Saved entries:
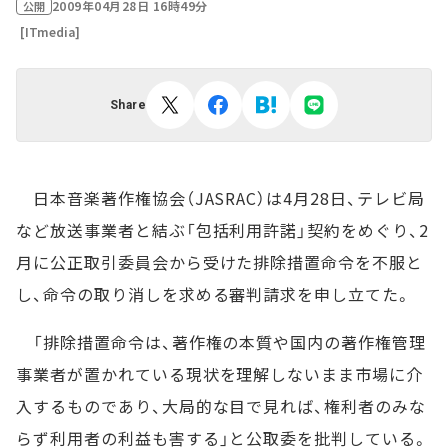
2009年04月28日 16時49分
公開
[ITmedia]
Share
日本音楽著作権協会（JASRAC）は4月28日、テレビ局
など放送事業者と結ぶ「包括利用許諾」契約をめぐり、2
月に公正取引委員会から受けた排除措置命令を不服と
し、命令の取り消しを求める審判請求を申し立てた。
「排除措置命令は、著作権の本質や国内の著作権管理
事業者が置かれている現状を理解しないまま市場に介
入するものであり、大局的な目で見れば、権利者のみな
らず利用者の利益も害する」と公取委を批判している。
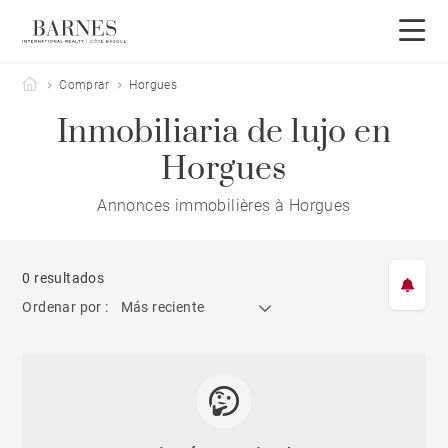
Barnes Côte Basque
Comprar
Horgues
Inmobiliaria de lujo en
Horgues
Annonces immobilières à Horgues
0 resultados
Ordenar por :
Más reciente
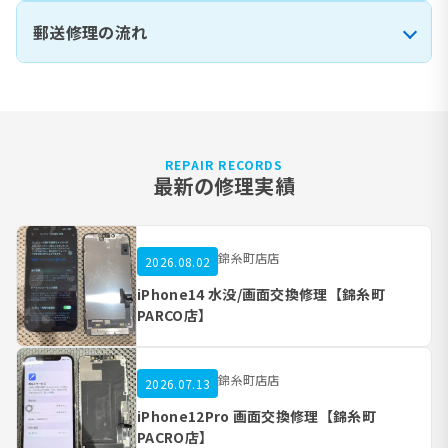
郵送修理の流れ
REPAIR RECORDS
最新の修理実績
錦糸町店店
2026.08.02
iPhone14 水没/画面交換修理【錦糸町
PARCO店】
錦糸町店店
2026.07.13
iPhone12Pro 画面交換修理【錦糸町
PACRO店】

▶ Instructions for the task
The records above must all be output exactly. Omit the images.

▶ Worked solution
2009年04月28日 16時49分
公開
[ITmedia]
Share
日本音楽著作権協会（JASRAC）は4月28日、テレビ局
など放送事業者と結ぶ「包括利用許諾」契約をめぐり、2
月に公正取引委員会から受けた排除措置命令を不服と
し、命令の取り消しを求める審判請求を申し立てた。
「排除措置命令は、著作権の本質や国内の著作権管理
事業者が置かれている現状を理解しないまま市場に介
入するものであり、大局的な目で見れば、権利者のみな
らず利用者の利益も害する」と公取委を批判している。
Barnes Côte Basque
Comprar
Horgues
Inmobiliaria de lujo en
Horgues
Annonces immobilières à Horgues
0 resultados
Ordenar por :
Más reciente
郵送修理の流れ
REPAIR RECORDS
最新の修理実績
錦糸町店店
2026.08.02
iPhone14 水没/画面交換修理【錦糸町
PARCO店】
錦糸町店店
2026.07.13
iPhone12Pro 画面交換修理【錦糸町
PACRO店】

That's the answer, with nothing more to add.